Material provided:
================

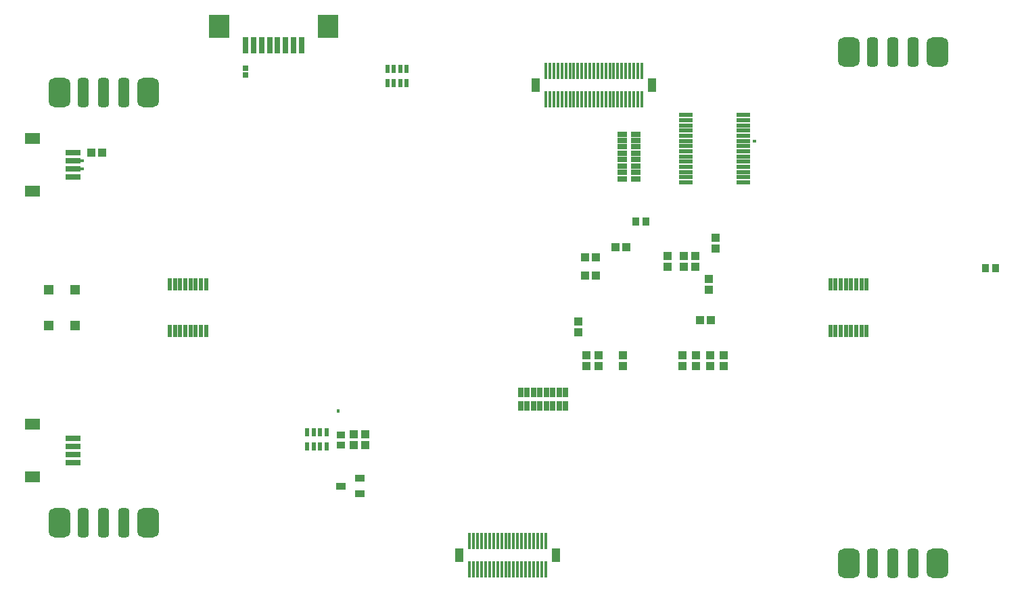
<source format=gbp>
G04 Layer_Color=128*
%FSLAX25Y25*%
%MOIN*%
G70*
G01*
G75*
%ADD94R,0.04143X0.03750*%
%ADD98R,0.03750X0.04143*%
%ADD99R,0.03947X0.04340*%
%ADD101R,0.04734X0.02765*%
%ADD102R,0.02765X0.04734*%
%ADD103R,0.04340X0.03947*%
%ADD107R,0.04734X0.04734*%
%ADD108R,0.02372X0.04143*%
G04:AMPARAMS|DCode=118|XSize=143.79mil|YSize=56mil|CornerRadius=15.5mil|HoleSize=0mil|Usage=FLASHONLY|Rotation=90.000|XOffset=0mil|YOffset=0mil|HoleType=Round|Shape=RoundedRectangle|*
%AMROUNDEDRECTD118*
21,1,0.14379,0.02500,0,0,90.0*
21,1,0.11280,0.05600,0,0,90.0*
1,1,0.03100,0.01250,0.05640*
1,1,0.03100,0.01250,-0.05640*
1,1,0.03100,-0.01250,-0.05640*
1,1,0.03100,-0.01250,0.05640*
%
%ADD118ROUNDEDRECTD118*%
G04:AMPARAMS|DCode=119|XSize=143.79mil|YSize=106mil|CornerRadius=28mil|HoleSize=0mil|Usage=FLASHONLY|Rotation=90.000|XOffset=0mil|YOffset=0mil|HoleType=Round|Shape=RoundedRectangle|*
%AMROUNDEDRECTD119*
21,1,0.14379,0.05000,0,0,90.0*
21,1,0.08780,0.10600,0,0,90.0*
1,1,0.05600,0.02500,0.04390*
1,1,0.05600,0.02500,-0.04390*
1,1,0.05600,-0.02500,-0.04390*
1,1,0.05600,-0.02500,0.04390*
%
%ADD119ROUNDEDRECTD119*%
G04:AMPARAMS|DCode=124|XSize=16mil|YSize=14mil|CornerRadius=3.2mil|HoleSize=0mil|Usage=FLASHONLY|Rotation=0.000|XOffset=0mil|YOffset=0mil|HoleType=Round|Shape=RoundedRectangle|*
%AMROUNDEDRECTD124*
21,1,0.01600,0.00760,0,0,0.0*
21,1,0.00960,0.01400,0,0,0.0*
1,1,0.00640,0.00480,-0.00380*
1,1,0.00640,-0.00480,-0.00380*
1,1,0.00640,-0.00480,0.00380*
1,1,0.00640,0.00480,0.00380*
%
%ADD124ROUNDEDRECTD124*%
G04:AMPARAMS|DCode=125|XSize=16mil|YSize=14mil|CornerRadius=3.2mil|HoleSize=0mil|Usage=FLASHONLY|Rotation=90.000|XOffset=0mil|YOffset=0mil|HoleType=Round|Shape=RoundedRectangle|*
%AMROUNDEDRECTD125*
21,1,0.01600,0.00760,0,0,90.0*
21,1,0.00960,0.01400,0,0,90.0*
1,1,0.00640,0.00380,0.00480*
1,1,0.00640,0.00380,-0.00480*
1,1,0.00640,-0.00380,-0.00480*
1,1,0.00640,-0.00380,0.00480*
%
%ADD125ROUNDEDRECTD125*%
%ADD180R,0.07687X0.05324*%
%ADD181R,0.07293X0.02962*%
%ADD182R,0.02372X0.06112*%
%ADD183R,0.04100X0.07100*%
%ADD184R,0.01781X0.08474*%
%ADD185R,0.04734X0.03553*%
%ADD186R,0.02962X0.02962*%
%ADD187R,0.07096X0.02175*%
%ADD188R,0.02962X0.08474*%
%ADD189R,0.10443X0.11624*%
D94*
X-56000Y-62638D02*
D03*
Y-67756D02*
D03*
D98*
X266559Y19500D02*
D03*
X261441D02*
D03*
X89079Y42450D02*
D03*
X94197D02*
D03*
D99*
X126237Y-6000D02*
D03*
X120922D02*
D03*
X-173968Y76393D02*
D03*
X-179283D02*
D03*
X64342Y16004D02*
D03*
X69657D02*
D03*
X64342Y25034D02*
D03*
X69657D02*
D03*
X79343Y30032D02*
D03*
X84658D02*
D03*
D101*
X89106Y85685D02*
D03*
Y82535D02*
D03*
Y79386D02*
D03*
Y76236D02*
D03*
Y73087D02*
D03*
Y69937D02*
D03*
Y66787D02*
D03*
Y63638D02*
D03*
X82413Y85685D02*
D03*
Y82535D02*
D03*
Y79386D02*
D03*
Y76236D02*
D03*
Y73087D02*
D03*
Y69937D02*
D03*
Y66787D02*
D03*
Y63638D02*
D03*
D102*
X54524Y-48346D02*
D03*
X51374D02*
D03*
X48224D02*
D03*
X45075D02*
D03*
X41925D02*
D03*
X38776D02*
D03*
X35626D02*
D03*
X32476D02*
D03*
X54524Y-41654D02*
D03*
X51374D02*
D03*
X48224D02*
D03*
X45075D02*
D03*
X41925D02*
D03*
X38776D02*
D03*
X35626D02*
D03*
X32476D02*
D03*
D103*
X125129Y14110D02*
D03*
Y8795D02*
D03*
X82855Y-28703D02*
D03*
Y-23388D02*
D03*
X112250Y-28703D02*
D03*
Y-23388D02*
D03*
X64842D02*
D03*
Y-28703D02*
D03*
X132500Y-28703D02*
D03*
Y-23388D02*
D03*
X71010Y-28703D02*
D03*
Y-23388D02*
D03*
X125750Y-28703D02*
D03*
Y-23388D02*
D03*
X119000Y-28703D02*
D03*
Y-23388D02*
D03*
X-49902Y-67658D02*
D03*
Y-62343D02*
D03*
X-44000D02*
D03*
Y-67658D02*
D03*
X61000Y-12157D02*
D03*
Y-6842D02*
D03*
X118606Y25657D02*
D03*
Y20343D02*
D03*
X112701Y25657D02*
D03*
Y20343D02*
D03*
X104827Y25657D02*
D03*
Y20343D02*
D03*
X128521Y29342D02*
D03*
Y34657D02*
D03*
D107*
X-187004Y-8858D02*
D03*
Y8858D02*
D03*
X-199996Y-8858D02*
D03*
Y8858D02*
D03*
D108*
X-63276Y-68543D02*
D03*
X-66425D02*
D03*
X-69575D02*
D03*
X-72724D02*
D03*
X-63276Y-61457D02*
D03*
X-66425D02*
D03*
X-69575D02*
D03*
X-72724D02*
D03*
X-33224Y117874D02*
D03*
X-30075D02*
D03*
X-26925D02*
D03*
X-23776D02*
D03*
X-33224Y110787D02*
D03*
X-30075D02*
D03*
X-26925D02*
D03*
X-23776D02*
D03*
D118*
X206000Y-126213D02*
D03*
X216000D02*
D03*
X226000D02*
D03*
X-183000Y-106213D02*
D03*
X-173000D02*
D03*
X-163000D02*
D03*
Y106213D02*
D03*
X-173000D02*
D03*
X-183000D02*
D03*
X226000Y126213D02*
D03*
X216000D02*
D03*
X206000D02*
D03*
D119*
X194032Y-126213D02*
D03*
X237968D02*
D03*
X-194968Y-106213D02*
D03*
X-151031D02*
D03*
Y106213D02*
D03*
X-194968D02*
D03*
X237968Y126213D02*
D03*
X194032D02*
D03*
D124*
X-183900Y72500D02*
D03*
X-183500D02*
D03*
X-183900Y68500D02*
D03*
X-183500D02*
D03*
X147912Y82339D02*
D03*
X147512D02*
D03*
D125*
X-57500Y-51275D02*
D03*
Y-50875D02*
D03*
D180*
X-208291Y83492D02*
D03*
Y57508D02*
D03*
Y-57508D02*
D03*
Y-83492D02*
D03*
D181*
X-188016Y72469D02*
D03*
Y76406D02*
D03*
Y64595D02*
D03*
Y68532D02*
D03*
Y-68532D02*
D03*
Y-64595D02*
D03*
Y-76406D02*
D03*
Y-72469D02*
D03*
D182*
X202957Y-11614D02*
D03*
X200398D02*
D03*
X197839D02*
D03*
X195280D02*
D03*
X192720D02*
D03*
X190161D02*
D03*
X187602D02*
D03*
X185043D02*
D03*
X202957Y11614D02*
D03*
X200398D02*
D03*
X197839D02*
D03*
X195280D02*
D03*
X192720D02*
D03*
X190161D02*
D03*
X187602D02*
D03*
X185043D02*
D03*
X-140457Y11614D02*
D03*
X-137898D02*
D03*
X-135339D02*
D03*
X-132780D02*
D03*
X-130220D02*
D03*
X-127661D02*
D03*
X-125102D02*
D03*
X-122543D02*
D03*
X-140457Y-11614D02*
D03*
X-137898D02*
D03*
X-135339D02*
D03*
X-132780D02*
D03*
X-130220D02*
D03*
X-127661D02*
D03*
X-125102D02*
D03*
X-122543D02*
D03*
D183*
X39760Y110000D02*
D03*
X97240D02*
D03*
X49819Y-122000D02*
D03*
X2181D02*
D03*
D184*
X92122Y103012D02*
D03*
X90153D02*
D03*
X88185D02*
D03*
X86216D02*
D03*
X84248D02*
D03*
X82279D02*
D03*
X80311D02*
D03*
X78342D02*
D03*
X76374D02*
D03*
X74405D02*
D03*
X72437D02*
D03*
X70468D02*
D03*
X68500D02*
D03*
X66531D02*
D03*
X64563D02*
D03*
X62594D02*
D03*
X60626D02*
D03*
X58657D02*
D03*
X56689D02*
D03*
X54720D02*
D03*
X52752D02*
D03*
X50783D02*
D03*
X48815D02*
D03*
X46847D02*
D03*
X44878D02*
D03*
X92122Y116988D02*
D03*
X90153D02*
D03*
X88185D02*
D03*
X86216D02*
D03*
X84248D02*
D03*
X82279D02*
D03*
X80311D02*
D03*
X78342D02*
D03*
X76374D02*
D03*
X74405D02*
D03*
X72437D02*
D03*
X70468D02*
D03*
X68500D02*
D03*
X66531D02*
D03*
X64563D02*
D03*
X62594D02*
D03*
X60626D02*
D03*
X58657D02*
D03*
X56689D02*
D03*
X54720D02*
D03*
X52752D02*
D03*
X50783D02*
D03*
X48815D02*
D03*
X46847D02*
D03*
X44878D02*
D03*
X15173Y-115012D02*
D03*
X13205D02*
D03*
X7299D02*
D03*
X9268D02*
D03*
X11236D02*
D03*
X17142D02*
D03*
X42732D02*
D03*
X44701D02*
D03*
X32890D02*
D03*
X40764D02*
D03*
X38795D02*
D03*
X30921D02*
D03*
X28953D02*
D03*
X36827D02*
D03*
X34858D02*
D03*
X21079D02*
D03*
X25016D02*
D03*
X23047D02*
D03*
X19110D02*
D03*
X26984D02*
D03*
X44701Y-128988D02*
D03*
X42732D02*
D03*
X36827D02*
D03*
X34858D02*
D03*
X40764D02*
D03*
X38795D02*
D03*
X32890D02*
D03*
X30921D02*
D03*
X28953D02*
D03*
X23047D02*
D03*
X21079D02*
D03*
X19110D02*
D03*
X17142D02*
D03*
X15173D02*
D03*
X26984D02*
D03*
X25016D02*
D03*
X9268D02*
D03*
X7299D02*
D03*
X13205D02*
D03*
X11236D02*
D03*
D185*
X-56224Y-88000D02*
D03*
X-46776Y-91740D02*
D03*
Y-84260D02*
D03*
D186*
X-103122Y118272D02*
D03*
Y114728D02*
D03*
D187*
X142272Y95134D02*
D03*
Y92575D02*
D03*
Y90016D02*
D03*
Y87457D02*
D03*
Y84898D02*
D03*
Y82339D02*
D03*
Y79779D02*
D03*
Y77220D02*
D03*
Y74661D02*
D03*
Y72102D02*
D03*
Y69543D02*
D03*
Y66984D02*
D03*
Y64425D02*
D03*
Y61866D02*
D03*
X113728Y95134D02*
D03*
Y92575D02*
D03*
Y90016D02*
D03*
Y87457D02*
D03*
Y84898D02*
D03*
Y82339D02*
D03*
Y79779D02*
D03*
Y77220D02*
D03*
Y74661D02*
D03*
Y72102D02*
D03*
Y69543D02*
D03*
Y66984D02*
D03*
Y64425D02*
D03*
Y61866D02*
D03*
D188*
X-75563Y129551D02*
D03*
X-103122D02*
D03*
X-99186D02*
D03*
X-95249D02*
D03*
X-91311D02*
D03*
X-87374Y129551D02*
D03*
X-83437Y129551D02*
D03*
X-79500D02*
D03*
D189*
X-62375Y139000D02*
D03*
X-116311D02*
D03*
M02*

</source>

================

Try it:
Repeat the exact lines from the first line of the data through the line containing "1,1,0.00640,-0.00480,0.00380*". Nothing else, no pictures.

Result of the task:
<source format=gbp>
G04 Layer_Color=128*
%FSLAX25Y25*%
%MOIN*%
G70*
G01*
G75*
%ADD94R,0.04143X0.03750*%
%ADD98R,0.03750X0.04143*%
%ADD99R,0.03947X0.04340*%
%ADD101R,0.04734X0.02765*%
%ADD102R,0.02765X0.04734*%
%ADD103R,0.04340X0.03947*%
%ADD107R,0.04734X0.04734*%
%ADD108R,0.02372X0.04143*%
G04:AMPARAMS|DCode=118|XSize=143.79mil|YSize=56mil|CornerRadius=15.5mil|HoleSize=0mil|Usage=FLASHONLY|Rotation=90.000|XOffset=0mil|YOffset=0mil|HoleType=Round|Shape=RoundedRectangle|*
%AMROUNDEDRECTD118*
21,1,0.14379,0.02500,0,0,90.0*
21,1,0.11280,0.05600,0,0,90.0*
1,1,0.03100,0.01250,0.05640*
1,1,0.03100,0.01250,-0.05640*
1,1,0.03100,-0.01250,-0.05640*
1,1,0.03100,-0.01250,0.05640*
%
%ADD118ROUNDEDRECTD118*%
G04:AMPARAMS|DCode=119|XSize=143.79mil|YSize=106mil|CornerRadius=28mil|HoleSize=0mil|Usage=FLASHONLY|Rotation=90.000|XOffset=0mil|YOffset=0mil|HoleType=Round|Shape=RoundedRectangle|*
%AMROUNDEDRECTD119*
21,1,0.14379,0.05000,0,0,90.0*
21,1,0.08780,0.10600,0,0,90.0*
1,1,0.05600,0.02500,0.04390*
1,1,0.05600,0.02500,-0.04390*
1,1,0.05600,-0.02500,-0.04390*
1,1,0.05600,-0.02500,0.04390*
%
%ADD119ROUNDEDRECTD119*%
G04:AMPARAMS|DCode=124|XSize=16mil|YSize=14mil|CornerRadius=3.2mil|HoleSize=0mil|Usage=FLASHONLY|Rotation=0.000|XOffset=0mil|YOffset=0mil|HoleType=Round|Shape=RoundedRectangle|*
%AMROUNDEDRECTD124*
21,1,0.01600,0.00760,0,0,0.0*
21,1,0.00960,0.01400,0,0,0.0*
1,1,0.00640,0.00480,-0.00380*
1,1,0.00640,-0.00480,-0.00380*
1,1,0.00640,-0.00480,0.00380*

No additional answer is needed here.